In der verstörenden Stadt

Terezín (Theresienstadt) misst 400m mal 300m; die Stadt ist so übersichtlich, dass man vom einen Ende der schnurgeraden Straßen, die Steine in der Stadtmauer auf der anderen Seite zählen kann. Sechs Straßen durchziehen den Ort in Nord-Süd-Richtung und neun verlaufen von West nach Ost.

Pražská in Terezín (unter den Nazis erst Q7, dann Berggasse)
Pražská in Terezín (unter den Nazis erst Q7, dann Berggasse)

Im Winter 1941/42 begannen die Deutschen Theresienstadt als Konzentrationslager zu nutzen, und die einheimische Bevölkerung musste den Ort verlassen. Eine der Umstellungen betraf den Stadtplan, den die Nazis zum Koordinatensystem umfunktionierten, indem sie die Straßen schlicht durchnummerierten: In der Länge L1 bis L6, in der Quere Q1 bis Q9.

Ehemaliges Gefängnis in Terezín
Ehemaliges Gefängnis in Terezín

Die nach militärischen Maßstäben gebaute Festung und Garnisonsstadt (die Österreicher wollten nach den Kriegen mit Preußen ab 1780 den Zugang nach Böhmen am Zusammenfluss von Labe und Ohře (Elbe und Eger) schützen) kam den Nazis entgegen: Die Stadtmauern verhinderten ein Entkommen, die stets rechtwinklig aufeinander zu laufenden Straßen ließen sich leicht überwachen, und ein großzügiges Gefängnis, in dem die Habsburger Monarchie Staatsfeinde untergebracht hatte, fanden sie ebenfalls vor.

In Theresienstadt, das bis 1940 3000 Bewohner hatte (wie heute auch wieder), sperrten die Nazis zeitweise über 58.000 Menschen vor allem aus Tschechien, Deutschland und Österreich ein. Das Ghetto diente als Zwischenstation für bis zu 150.000 Häftlinge, die zum großen Teil in die Vernichtungslager im Osten deportiert wurden (Treblinka, Majdanek und Auschwitz neben anderen).

Máchova in Terezín (unter den Nazis erst L3, dann Lange Straße)
Máchova in Terezín (unter den Nazis erst L3, dann Lange Straße)

Trotz der methodischen Menschenverachtung, die das Museum in Terezín in allen bitteren Einzelheiten dokumentiert, fällt es auf der Straße schwer, die Vergangenheit nachzuvollziehen.
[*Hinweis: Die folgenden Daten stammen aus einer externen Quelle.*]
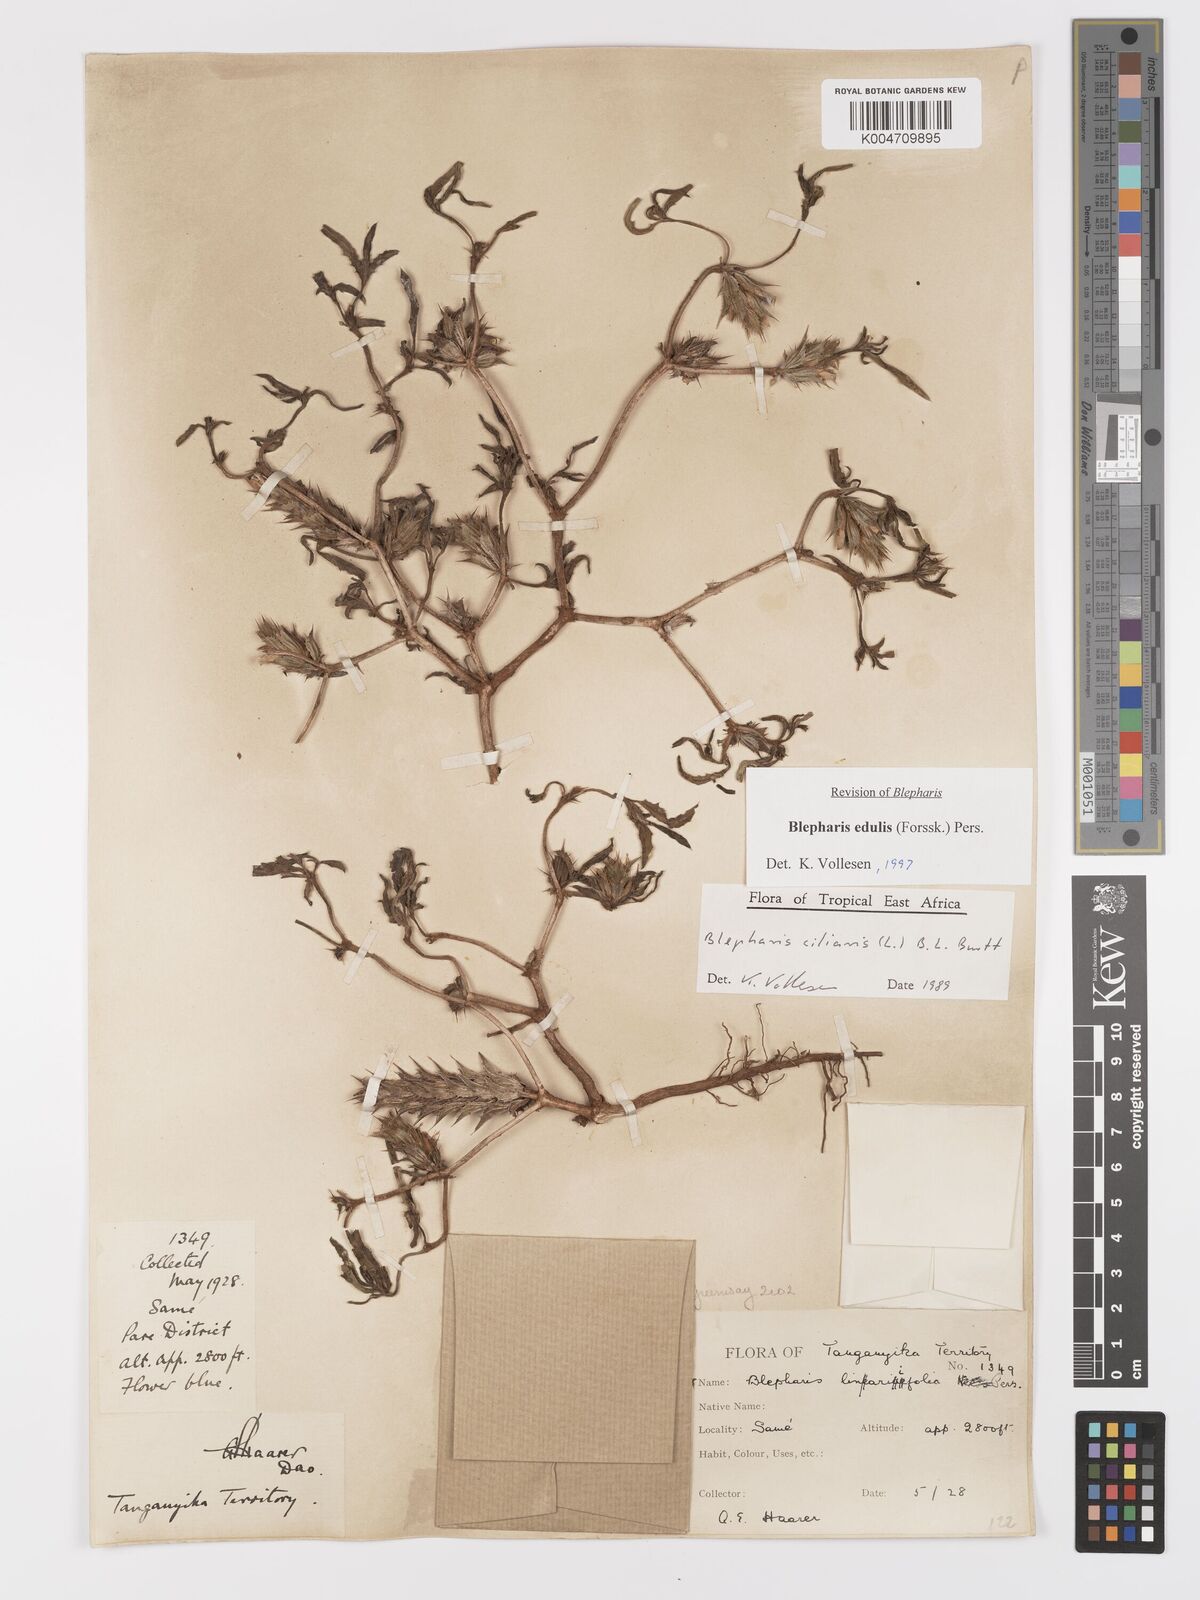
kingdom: Plantae
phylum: Tracheophyta
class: Magnoliopsida
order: Lamiales
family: Acanthaceae
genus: Blepharis
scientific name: Blepharis edulis
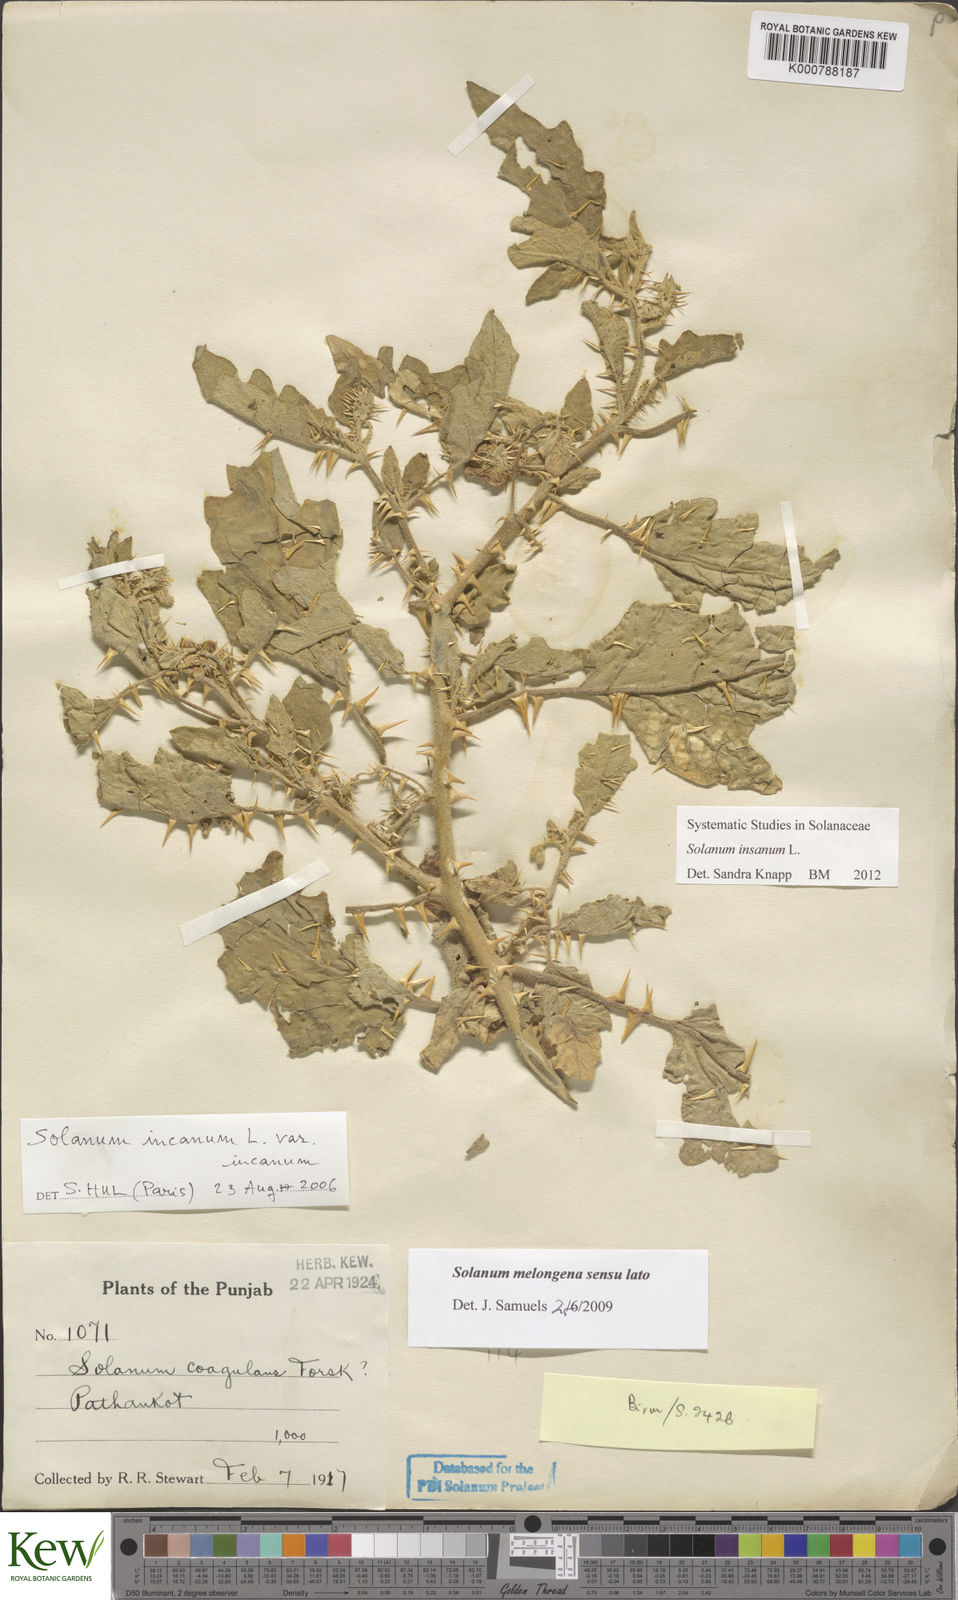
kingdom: Plantae
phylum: Tracheophyta
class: Magnoliopsida
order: Solanales
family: Solanaceae
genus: Solanum
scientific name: Solanum insanum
Denn der Ort selbst ist kein Museum – junge Leute gehen Hand in Hand, Kinder suchen auf dem Spielplatz Zuflucht im Schatten vor der gleißenden Sonne, und die Erwachsenen treffen sich zum Ratschen an der Ecke oder erledigen ihre Besorgungen.

Mit den Touristen haben sich die Bewohner arrangiert, und gestatten den Fremden auch den Besuch im Hinterhof, in dem die improvisierte Synagoge des Ghettos versteckt war (eher ein Betraum, denn mit zwanzig Gläubigen dürfte es bereits eng geworden sein).

Doch da zu jeder Zeit mehr Pulks fremder Besucher auf der Straße zu sehen sind als Einheimische, und nach den Besuchen der verschiedenen Ausstellungen und Anlagen die Ereignisse von vor fast 70 Jahren die Gedanken beherrschen, verschiebt sich die Wahrnehmung: Plötzlich wirken die Bewohner fehl am Platz. Sie scheinen das Bild zu stören, weil sie keine ernste Miene zur Schau tragen und weil sie nicht auf den Stadtplan sehen, der mehr Anmerkungen enthält, als es Häuserblocks gibt; statt dessen gehen sie ihrem Alltag nach.

Der verquere Eindruck lässt sich erst mit der Frage abschütteln, was es für die Bewohner bedeutet haben mag, als sie ab 1946 nach vier Jahren zurückkehrten und feststellen mussten, dass die Nazis ihre Stadt zu einem zentralen Punkt auf der Landkarte des Grauens gemacht hatten.